Sorry, but this review will be a little different due to the fact that this was a hard book to review. I bought Till We Have Faces by C.S. Lewis in college after a recommendation from a friend, but it has taken me this long to finally get around to reading it. There were a couple of times that I tried to start, but it’s not the sort of story that grabs you from the beginning. In fact, the whole story is pretty slow-paced, though the book is not all that long. It’s “a myth retold” of Psyche and Cupid, who I knew nothing of going into this. It might have helped to know beforehand, but knowing after did not help me feel an absolute resolution from the end. Nor did it help me fully understand all the things I know C.S. Lewis was probably trying to say and I feel I did not quite understand. This book could be slow, confusing, captivating, clear, mysterious, or thoughtful, and who knows, maybe that’s the point.
The ending did not feel very resolute for me. At some point, I found myself connecting with the main character, Orual. I wanted the answers to her questions just as she did. Why did the gods demand her sister? Or did they? What happened to her on the evening she last saw her? Why would they make her suffer? The ending that I felt was supposed to reveal all this did not give me all the answers I hoped for. Maybe I missed the point. Or maybe the point was we can’t know all of God’s mysterious ways.

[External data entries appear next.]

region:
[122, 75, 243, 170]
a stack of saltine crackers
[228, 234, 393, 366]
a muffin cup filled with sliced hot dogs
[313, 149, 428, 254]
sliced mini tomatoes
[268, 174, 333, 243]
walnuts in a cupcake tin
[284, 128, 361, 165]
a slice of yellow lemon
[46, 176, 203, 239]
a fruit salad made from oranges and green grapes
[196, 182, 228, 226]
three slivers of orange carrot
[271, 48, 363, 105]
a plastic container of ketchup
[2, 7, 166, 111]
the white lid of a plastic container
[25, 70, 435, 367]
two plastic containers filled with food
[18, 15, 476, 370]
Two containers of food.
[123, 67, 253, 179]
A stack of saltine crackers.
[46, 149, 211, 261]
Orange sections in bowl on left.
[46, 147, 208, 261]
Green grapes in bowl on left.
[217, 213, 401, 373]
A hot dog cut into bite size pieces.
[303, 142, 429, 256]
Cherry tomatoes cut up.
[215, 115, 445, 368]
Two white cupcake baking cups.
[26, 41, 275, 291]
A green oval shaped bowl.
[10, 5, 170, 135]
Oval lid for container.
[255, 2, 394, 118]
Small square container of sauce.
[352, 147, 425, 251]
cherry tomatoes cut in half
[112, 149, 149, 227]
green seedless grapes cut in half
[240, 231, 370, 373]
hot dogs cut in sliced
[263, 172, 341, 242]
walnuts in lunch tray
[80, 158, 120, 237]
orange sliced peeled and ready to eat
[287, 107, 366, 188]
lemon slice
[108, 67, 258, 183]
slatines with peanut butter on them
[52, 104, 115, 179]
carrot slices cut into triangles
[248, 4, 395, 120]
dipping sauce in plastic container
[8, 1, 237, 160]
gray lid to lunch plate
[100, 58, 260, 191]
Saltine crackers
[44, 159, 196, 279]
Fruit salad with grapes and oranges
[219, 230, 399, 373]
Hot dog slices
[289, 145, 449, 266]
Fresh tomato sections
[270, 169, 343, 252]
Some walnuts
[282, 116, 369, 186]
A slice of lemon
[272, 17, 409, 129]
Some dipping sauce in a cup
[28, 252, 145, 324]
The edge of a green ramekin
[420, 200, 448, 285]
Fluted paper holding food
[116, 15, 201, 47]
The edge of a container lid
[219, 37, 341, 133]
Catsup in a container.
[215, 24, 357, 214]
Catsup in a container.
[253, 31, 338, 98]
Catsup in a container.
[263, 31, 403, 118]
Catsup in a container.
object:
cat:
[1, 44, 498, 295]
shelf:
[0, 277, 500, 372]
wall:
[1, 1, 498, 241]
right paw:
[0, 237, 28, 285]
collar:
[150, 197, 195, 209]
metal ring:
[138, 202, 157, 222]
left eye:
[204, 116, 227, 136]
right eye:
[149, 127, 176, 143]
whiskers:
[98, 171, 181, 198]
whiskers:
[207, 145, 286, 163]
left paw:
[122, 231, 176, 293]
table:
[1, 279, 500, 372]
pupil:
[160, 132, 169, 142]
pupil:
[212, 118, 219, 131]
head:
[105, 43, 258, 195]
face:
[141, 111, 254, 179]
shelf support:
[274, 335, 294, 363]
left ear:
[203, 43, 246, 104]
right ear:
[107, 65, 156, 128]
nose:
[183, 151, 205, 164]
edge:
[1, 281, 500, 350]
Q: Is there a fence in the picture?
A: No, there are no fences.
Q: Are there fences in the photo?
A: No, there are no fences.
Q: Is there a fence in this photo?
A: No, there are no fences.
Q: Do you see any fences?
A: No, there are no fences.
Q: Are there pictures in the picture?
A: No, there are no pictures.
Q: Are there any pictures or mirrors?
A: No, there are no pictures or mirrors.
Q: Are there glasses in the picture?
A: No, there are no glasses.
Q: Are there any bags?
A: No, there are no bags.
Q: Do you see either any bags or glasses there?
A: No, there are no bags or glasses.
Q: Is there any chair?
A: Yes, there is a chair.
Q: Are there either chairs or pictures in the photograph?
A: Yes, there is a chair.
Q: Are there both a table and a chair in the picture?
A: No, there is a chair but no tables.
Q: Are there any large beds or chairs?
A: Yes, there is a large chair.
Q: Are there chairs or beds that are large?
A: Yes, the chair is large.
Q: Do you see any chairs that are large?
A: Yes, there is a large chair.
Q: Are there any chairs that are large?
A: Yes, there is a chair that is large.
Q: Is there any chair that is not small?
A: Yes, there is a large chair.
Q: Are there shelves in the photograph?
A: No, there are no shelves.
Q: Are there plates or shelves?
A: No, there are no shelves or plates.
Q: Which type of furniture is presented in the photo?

While reading reviews of the book on Goodreads while still trying to process it all, I learned that C.S. Lewis started writing this book when he was an atheist, but at some point stopped, and then picked it up years later when he was a Christian. I didn’t see any clear parallels to Christianity or theology, which again, makes me wonder if I missed something. I saw a couple of theories and ideas in reviews, but I didn’t want to read too many of them because I wanted to figure it out myself. Well, over a week later I haven’t. Maybe years from now, I’ll try re-reading it.
Here’s what I will say. This book is based on a myth, and mythology does not really interest me much. C.S. Lewis was a much smarter man than I am, so I believe there is a message in here I am missing. Though it was slow in parts and not always exciting, there were parts that piqued my interest and kept me turning the page.
I’ve had an extremely hard time deciding on a rating for this, and nothing feels right. 3 stars feels like a slap to Lewis since this was his favorite work, and four stars makes it seem like I was just a little bit more into it than I was. I don’t want to do a half rating, and I can’t for my Goodreads rating, but I’m giving it a 3.5 anyway. I liked it. I almost really liked it. It was just a hard read in the sense that I just don’t completely understand it and that frustrates me.
If you’ve read Till We Have Faces, please let me know your thoughts! And if you haven’t read it but are considering it, I would recommend you check out multiple reviews before deciding if it’s your cup of tea, unless you really love Lewis and just want to read it for that purpose alone. I don’t believe it would be a waste of your time.
What book was hard for you to process?